A.I. has been learning about us for the longest time— now it’s only a matter of time before it starts teaching us.
The Fluid Classroom
It is possible that throughout this entire article you’ve been thinking about these immersive educational experiences as solitary — this could not be further from the truth. Immersive Education is only a single-user experience if educators decide to make it so. The aforementioned convergence of big-data and immersive education can be combined to give the classroom new ever-changing forms.
Multiplayer apps like AltSpace show new ways to connect and physically interact with people around the globe
Multi-user educational experiences can be built in such a way that they connect students from vastly different locations in the globe, seamlessly pairing individuals with similar levels of experience, interest and sometimes even completely opposite skillsets to encourage collaboration around a particular problem. When you start looking at the classroom not as a physical room, but as an abstract place where collaborative learning exists, it can take any form at any given point time — and it won’t be lacking in human connections either. Remember that immersive technology will evolve until the point that the digital connections you see will be completely indistinguishable from the real world.
“The key is to imagine the classroom not as a physical place, but as an abstract location where collaborative learning exists that can take on any form”
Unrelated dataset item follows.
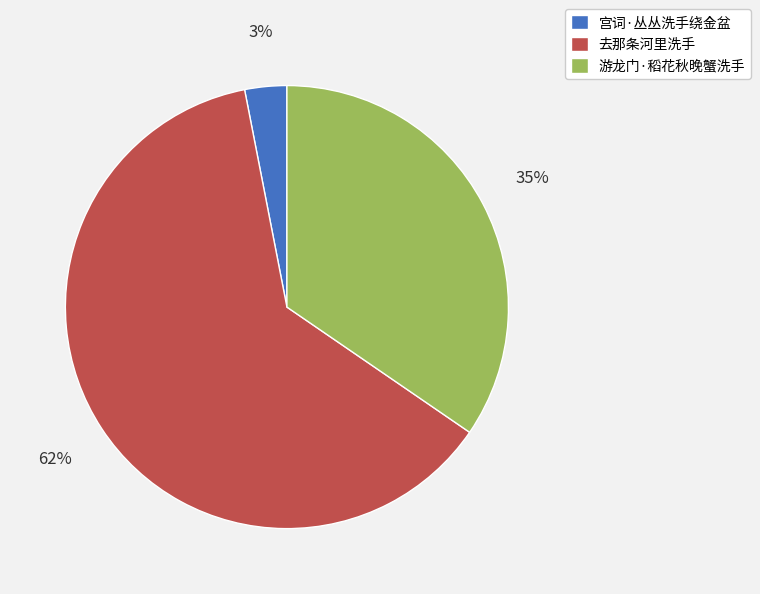

Which category has the biggest portion of the pie?

去那条河里洗手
This is important for a variety of reasons — we don’t want education to be isolationist and we want students to be exposed to a variety of contexts and cultures — but this could also become a huge cost-saving measure. Schools are expensive to upkeep and take a lot of physical space. As the digital revolution reaches new heights, it is possible that all the costs we face today associated with real estate, human labor and logistics slowly shift into the digital realm, where everything is cheap, all materials cost the same, knowledge is abundant and all students can be universally and continuously connected in improved educational systems, saving hundreds of billions of dollars.
In the digital realm, gold, diamond, coal, wood and rubidium all cost the exact same thing — zero.
The classroom doesn’t even have to be tethered to any single digital experience — it can blend in seamlessly into our world, constantly present around you in unpredictable ways. Are you walking down the streets surrounding Bastille in Paris? Why not take a break and start a lesson about the Storming of Bastille on the spot as it transforms your environment, getting you 15 minutes off your year-long History quota?
These new ways to learn may sound fantastical, but are all achievable through smart integration of technology, design and imagination. The one certainty about the future ahead is that it’ll rock the present to its very core — and given the way that immersive technologies and artificial intelligence are going, it seems like we will have the opportunity to turn education into anything we can think of.
So given the option — what would you turn it into?